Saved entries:
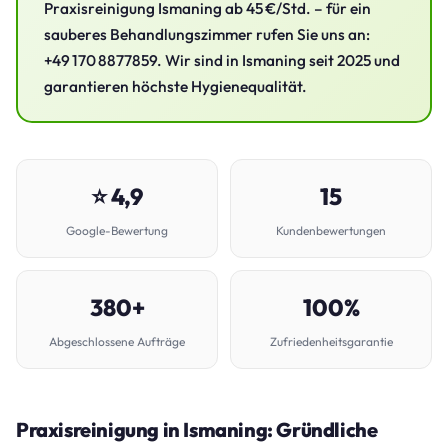
Praxisreinigung Ismaning ab 45 €/Std. – für ein
sauberes Behandlungszimmer rufen Sie uns an:
+49 170 8877859. Wir sind in Ismaning seit 2025 und
garantieren höchste Hygienequalität.
⭐ 4,9
15
Google-Bewertung
Kundenbewertungen
380+
100%
Abgeschlossene Aufträge
Zufriedenheitsgarantie
Praxisreinigung in Ismaning: Gründliche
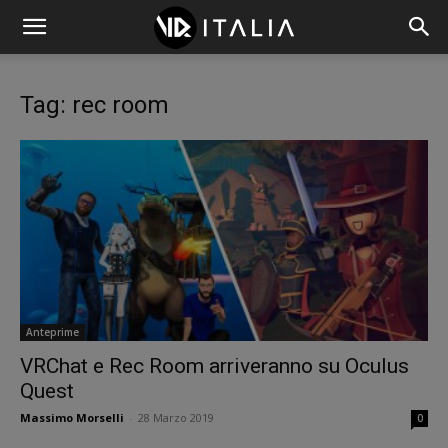
Tag: rec room
Anteprime
VRChat e Rec Room arriveranno su Oculus
Quest
Massimo Morselli
-
28 Marzo 2019
0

JOB ITEM
Reproduce the text of the data above word for word, keeping each line as it appears, and leave the pictures out.

WRITTEN ANSWER
Praxisreinigung Ismaning ab 45 €/Std. – für ein
sauberes Behandlungszimmer rufen Sie uns an:
+49 170 8877859. Wir sind in Ismaning seit 2025 und
garantieren höchste Hygienequalität.
⭐ 4,9
15
Google-Bewertung
Kundenbewertungen
380+
100%
Abgeschlossene Aufträge
Zufriedenheitsgarantie
Praxisreinigung in Ismaning: Gründliche
Tag: rec room
Anteprime
VRChat e Rec Room arriveranno su Oculus
Quest
Massimo Morselli
-
28 Marzo 2019
0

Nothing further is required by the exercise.